Walker’s seemingly straightforward reply belies a political context at times fixated on all things religious – a context in which he in particular has long and loudly engaged Obama on theological matters, citing his (Walker’s) evangelical beliefs as the touchstone for tea-party grade positions on equal marriage, reproductive freedom and in de facto fashion, creationism.
As progressive Christian Century blogger Jacob Lupfer notes in his February 27, 2015, post, Walker’s subtle right jab at the President’s religion is a historic, recurring reenactment of the tension between progressive and evangelical Christianity:
“Obama is a liberal Protestant … evangelicalism emerged largely as a reaction against liberal Protestantism. In many ways, mainline Protestantism is a foe that evangelicals have largely vanished in our time, so the persistence of Christians such as Obama and Hillary Clinton in positions of power and influence is maddening to conservative evangelicals who feed on a narrative of their own ascendancy and mainline decline.”
It’s left to the reader to decide if Lupfer’s analysis overgeneralizes in the service of a point, yet there can be no doubt that from time to time evangelical/mainline religious cold wars look and sound more like religious gang wars.
As the pressure of this electoral cycle ratchets ever higher, it behooves Teams Obama and Hillary Clinton to anticipate more not fewer Republican theological tests, overt and covert.
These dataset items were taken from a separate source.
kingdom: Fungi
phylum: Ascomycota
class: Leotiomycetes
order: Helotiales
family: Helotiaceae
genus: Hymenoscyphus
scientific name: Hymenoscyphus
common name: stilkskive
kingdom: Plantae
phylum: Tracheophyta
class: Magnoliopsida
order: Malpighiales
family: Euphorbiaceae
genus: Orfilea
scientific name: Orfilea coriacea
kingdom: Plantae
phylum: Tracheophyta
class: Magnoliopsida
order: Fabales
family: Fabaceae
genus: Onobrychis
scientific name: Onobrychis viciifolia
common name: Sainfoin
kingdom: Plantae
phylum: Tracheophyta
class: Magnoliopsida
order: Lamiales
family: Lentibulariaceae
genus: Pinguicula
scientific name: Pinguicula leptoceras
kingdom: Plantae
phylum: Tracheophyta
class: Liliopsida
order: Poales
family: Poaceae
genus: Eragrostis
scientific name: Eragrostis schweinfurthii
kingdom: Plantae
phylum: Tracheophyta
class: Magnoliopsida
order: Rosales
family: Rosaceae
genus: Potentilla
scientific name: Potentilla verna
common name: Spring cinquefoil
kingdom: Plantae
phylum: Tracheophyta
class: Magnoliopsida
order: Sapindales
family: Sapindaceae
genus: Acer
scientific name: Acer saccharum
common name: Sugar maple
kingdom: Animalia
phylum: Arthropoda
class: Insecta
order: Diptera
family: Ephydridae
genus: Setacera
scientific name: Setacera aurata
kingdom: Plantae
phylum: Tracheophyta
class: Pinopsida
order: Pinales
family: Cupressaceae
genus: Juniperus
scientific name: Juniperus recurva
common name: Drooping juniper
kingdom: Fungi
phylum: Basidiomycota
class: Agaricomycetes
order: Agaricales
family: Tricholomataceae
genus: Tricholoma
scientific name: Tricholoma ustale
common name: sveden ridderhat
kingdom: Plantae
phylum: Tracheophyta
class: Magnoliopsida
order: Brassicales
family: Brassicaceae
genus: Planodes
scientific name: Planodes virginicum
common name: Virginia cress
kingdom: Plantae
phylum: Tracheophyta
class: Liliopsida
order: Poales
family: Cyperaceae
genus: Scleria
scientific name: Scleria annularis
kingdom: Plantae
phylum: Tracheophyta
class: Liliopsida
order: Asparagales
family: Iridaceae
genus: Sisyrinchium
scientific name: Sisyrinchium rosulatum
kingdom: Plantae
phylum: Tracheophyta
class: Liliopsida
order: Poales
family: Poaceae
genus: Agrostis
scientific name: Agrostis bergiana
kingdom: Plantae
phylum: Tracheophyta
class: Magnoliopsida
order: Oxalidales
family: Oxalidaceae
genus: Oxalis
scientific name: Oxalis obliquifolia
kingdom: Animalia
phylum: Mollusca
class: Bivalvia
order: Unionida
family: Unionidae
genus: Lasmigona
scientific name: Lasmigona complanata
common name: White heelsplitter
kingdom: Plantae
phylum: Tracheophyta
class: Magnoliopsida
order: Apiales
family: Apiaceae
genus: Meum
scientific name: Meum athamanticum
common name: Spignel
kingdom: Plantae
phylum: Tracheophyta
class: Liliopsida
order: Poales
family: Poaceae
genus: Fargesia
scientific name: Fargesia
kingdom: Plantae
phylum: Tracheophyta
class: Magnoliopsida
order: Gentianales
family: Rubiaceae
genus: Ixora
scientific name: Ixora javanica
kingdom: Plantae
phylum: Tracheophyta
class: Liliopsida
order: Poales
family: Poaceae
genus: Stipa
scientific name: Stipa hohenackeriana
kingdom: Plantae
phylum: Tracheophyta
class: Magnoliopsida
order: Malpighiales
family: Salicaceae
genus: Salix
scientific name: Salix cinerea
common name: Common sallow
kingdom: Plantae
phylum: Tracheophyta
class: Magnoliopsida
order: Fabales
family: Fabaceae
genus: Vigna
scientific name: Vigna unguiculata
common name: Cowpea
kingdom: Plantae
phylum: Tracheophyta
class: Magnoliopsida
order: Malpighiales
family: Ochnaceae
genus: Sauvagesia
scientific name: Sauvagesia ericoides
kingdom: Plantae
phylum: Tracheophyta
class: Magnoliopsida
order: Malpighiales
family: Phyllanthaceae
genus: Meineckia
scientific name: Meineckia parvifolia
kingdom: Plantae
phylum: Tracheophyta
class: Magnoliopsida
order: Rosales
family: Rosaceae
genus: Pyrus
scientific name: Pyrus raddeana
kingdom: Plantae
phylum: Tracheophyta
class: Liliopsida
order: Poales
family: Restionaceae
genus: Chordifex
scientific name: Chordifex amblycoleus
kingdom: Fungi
For his part, President Obama has intentionally flunked seven years worth of conservative religious conformity quizzes – not because of theological ineptness but because he early on recognized there is nothing to be gained by debating with religious bullies. We should hope for a similar tack once the evangelical/mainline standoff shifts from the Obama presidency to the Clinton candidacy. Sometimes scoring a zero is a good thing.